I know I'm going all over the place but bear with me, the thoughts are just coming and I'm only being the conduit here. ACK, RUN!! Lol
     Thing is I don't know why I'm here, in this place, that for some reason, I am redecorating in my head. Oh yeah, I am! I can see this being a very cute place for someone. You know when I look at houses, the first thing I think of is where will the Christmas tree go. I'm daft, what can I tell you. LMFAO
     A friend posted a video of her dad, and I was mesmerized at what I was watching. I enjoyed it because it was so freeing. It made me think of when I did community theater and all the dancing I did in them. I loved the movement. The human body is so fluid, and moves so well. We often tend to squelch the impulses to move, but why? It's wonderful to be expressive, through dance, or singing, or anything really. We were not made to sit in little cubicles all day, yet we do. Well I do, and I take my breaks and put in my headphones and listen to music, a bit of freedom even if it's only in my mind. I did a free style dance when I was in the play "Hair", I danced the "Shapoopie" in "The Music Man" and countless other plays, the highlight of course was Godspell whee our version was more like DANCESPELL. Shook my groove thing on that one I tell you! I want to get that me back. Does that make sense? The girl who moves, the free spirit. She is returning slowly and I like her. She's an odd duck though but in a good way. She is too oversexed perhaps, hahaha, it's not her only thought, but when she likes something she wants to have no boundaries. She hates mundane, yet yields to it, as we all must, in order to earn the fun times. I'm going to say this, I almost put this as a Facebook status, but decided not to. " As much as I love clothes, and getting all dressed up, naked feels fabulous!" BWAHAHA, told you, odd!

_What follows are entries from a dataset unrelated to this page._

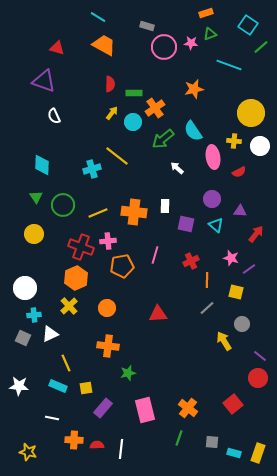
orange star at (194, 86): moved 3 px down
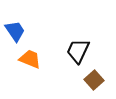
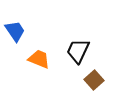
orange trapezoid: moved 9 px right
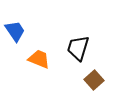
black trapezoid: moved 3 px up; rotated 8 degrees counterclockwise
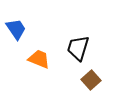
blue trapezoid: moved 1 px right, 2 px up
brown square: moved 3 px left
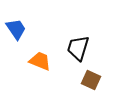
orange trapezoid: moved 1 px right, 2 px down
brown square: rotated 24 degrees counterclockwise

      I'm also very grateful for every fucking thing I have. Not as much as some, but more than many. I'm blessed with a loving family, and super fabulous friends. I also have friends I haven't met yet across the Atlantic. You know, ( and my only mention of England ON THIS BLOG TODAY LOL) going to England has been a lifelong dream for me, and I am humbled to know that I have people over there who are not only turning their life a bit topsy tuvey for me, but those I haven't even met yet are making me feel welcome. WOW!!  To quote Maria from The Sound Of Music: "Somewhere in my youth, or childhood, I must have done something good!"
      Off the chart morning rambling today but hey, it's half 6 in the morning and I've been up a little over 2 hours. So just roll with it peeps.  I think I'm to make the first of I'm sure several cups of tea. Love my Yorkie Gold. 😚. So I'm going to say once more, Ciao For Now.